Insider Trading in Supervised Industries
Posted: 11 May 2014
Date Written: May 11, 2014
Abstract
We investigate the effects of government oversight, such as the Federal Reserve, on trading based on material non-public information by examining the impact of regulatory supervision at the firm level. We categorize firms in financial services, pharmaceuticals, and utilities as supervised. Regulatory supervision potentially limits insider trading as it provides another basis of corporate governance to mitigate outflows of material non-public information. Yet, regulators themselves may serve as a source of information leakage, thereby facilitating insider-trading activity.
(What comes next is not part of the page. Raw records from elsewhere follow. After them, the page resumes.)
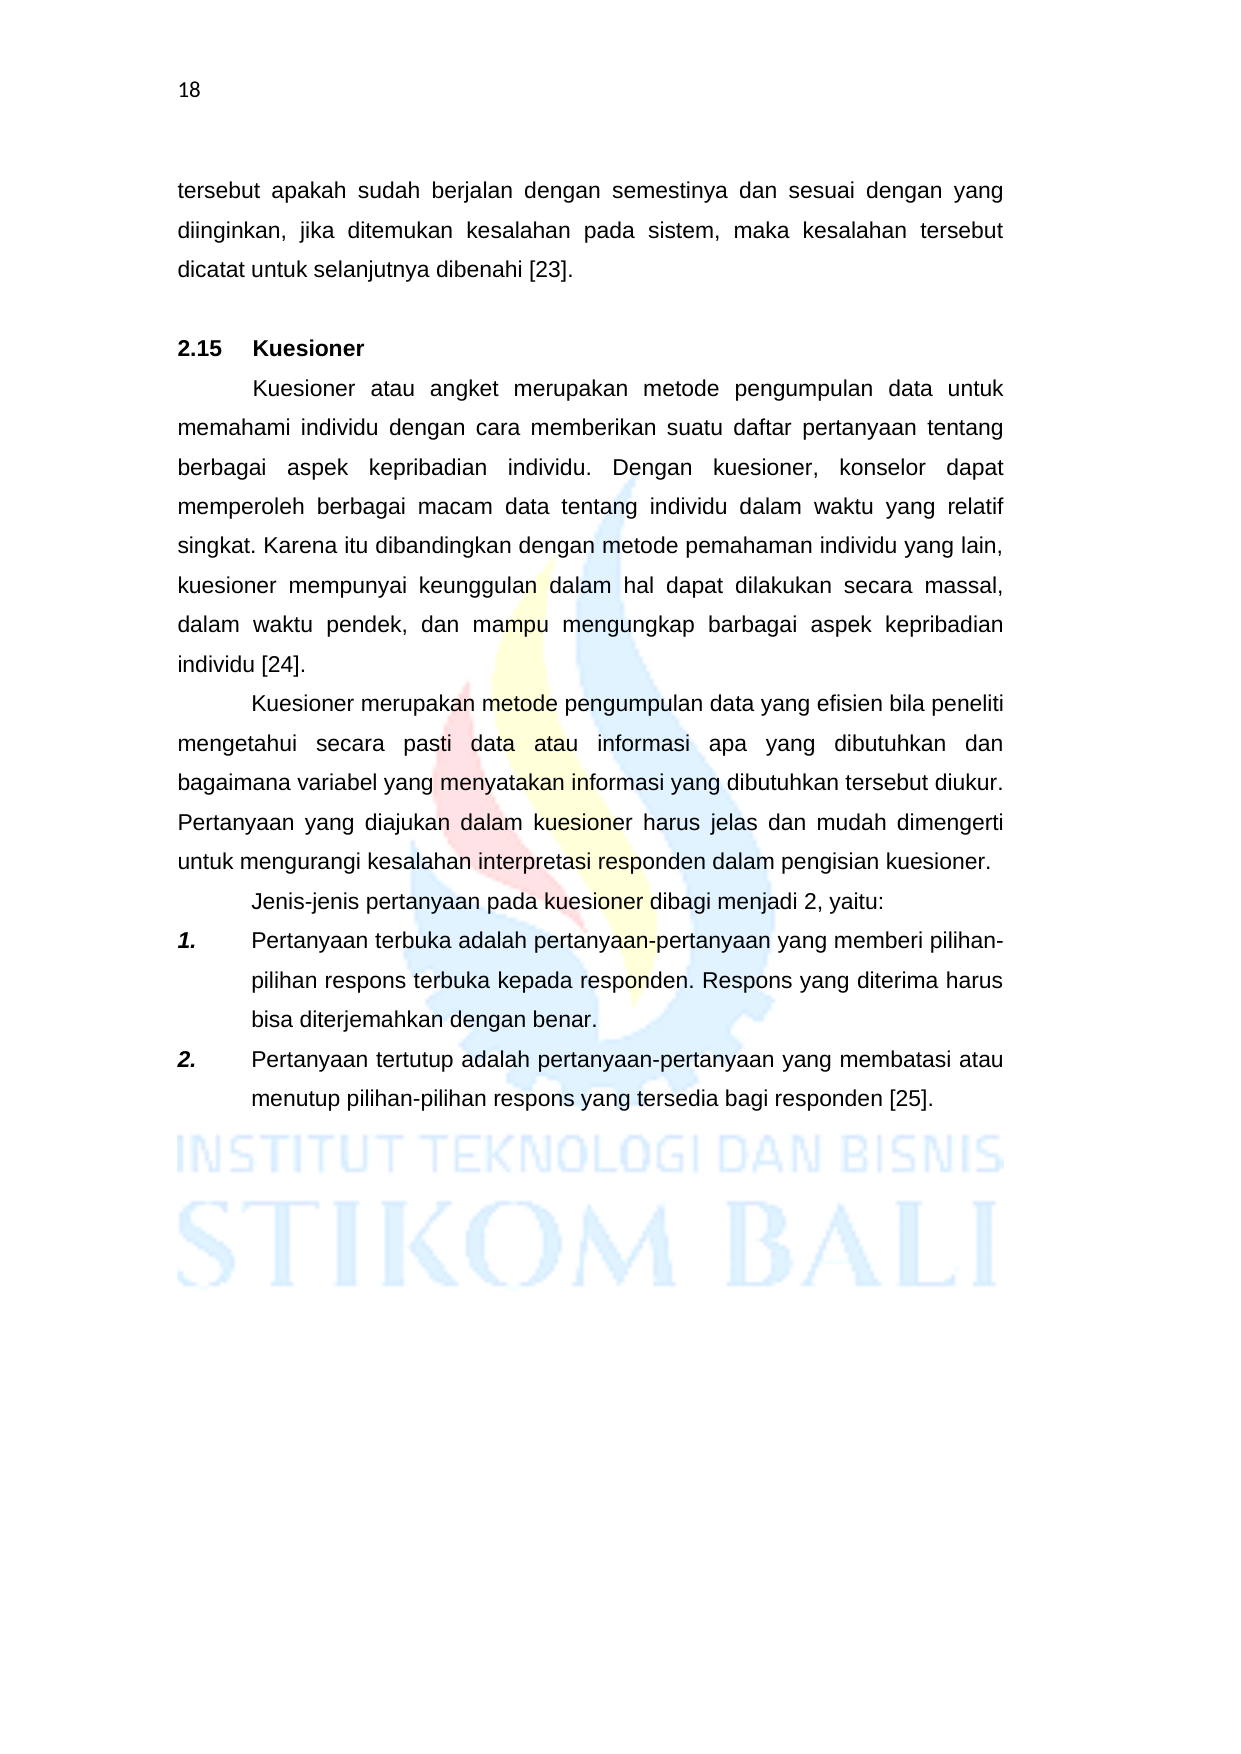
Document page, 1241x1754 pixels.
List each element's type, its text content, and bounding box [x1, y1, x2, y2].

text Blackbox Testing merupakan suatu tahap dari pengujian sistem yang telah dibangun. Blackbox Testing adalah untuk mengetahui apa saja kesalahan-kesalahan dari suatu program yang telah dibangun. Kesalahan yang dimaksud adalah kesalahan fungsi-fungsi pada sistem, kesalahan interface, dan kesalahan dalam struktur data dan basis data. Metode Blackbox Testing dilakukan dengan cara menjalankan sistem yang sudah dibangun, kemudian mengamati sistem tersebut apakah sudah berjalan dengan semestinya dan sesuai dengan yang diinginkan, jika ditemukan kesalahan pada sistem, maka kesalahan tersebut dicatat untuk selanjutnya dibenahi [23]. [177, 177, 1004, 282]
list Pertanyaan tertutup adalah pertanyaan-pertanyaan yang membatasi atau menutup pilihan-pilihan respons yang tersedia bagi responden [25]. [177, 1046, 1004, 1112]
text Jenis-jenis pertanyaan pada kuesioner dibagi menjadi 2, yaitu: [177, 888, 1004, 914]
list Pertanyaan terbuka adalah pertanyaan-pertanyaan yang memberi pilihan-pilihan respons terbuka kepada responden. Respons yang diterima harus bisa diterjemahkan dengan benar. [177, 927, 1004, 1033]
subtitle Kuesioner [177, 335, 1004, 361]
text Kuesioner merupakan metode pengumpulan data yang efisien bila peneliti mengetahui secara pasti data atau informasi apa yang dibutuhkan dan bagaimana variabel yang menyatakan informasi yang dibutuhkan tersebut diukur. Pertanyaan yang diajukan dalam kuesioner harus jelas dan mudah dimengerti untuk mengurangi kesalahan interpretasi responden dalam pengisian kuesioner. [177, 690, 1004, 875]
text Kuesioner atau angket merupakan metode pengumpulan data untuk memahami individu dengan cara memberikan suatu daftar pertanyaan tentang berbagai aspek kepribadian individu. Dengan kuesioner, konselor dapat memperoleh berbagai macam data tentang individu dalam waktu yang relatif singkat. Karena itu dibandingkan dengan metode pemahaman individu yang lain, kuesioner mempunyai keunggulan dalam hal dapat dilakukan secara massal, dalam waktu pendek, dan mampu mengungkap barbagai aspek kepribadian individu [24]. [177, 374, 1004, 677]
In comparison to non-supervised firms, we find that supervised firms exhibit substantially greater trading based on inside information prior to earnings announcements in a pattern consistent with regulator information access. We also find that in the first few days after firms provide private information to regulators, these firms exhibit greater symptoms of insider trading activity. Similarly, when regulators possess private information unavailable to corporate insiders, we find greater symptoms of insider trading activity. Additional tests exploit disparities in state and federal regulatory supervisory bodies, finding more pronounced insider-trading symptoms in situations where regulators exhibit greater leniency or operate in states with greater political corruption. These insider-trading activities translate into over one billion dollars in annual transfers. We interpret these findings to suggest that regulatory oversight results in an unintended consequence, namely greater leakage of material non-public information.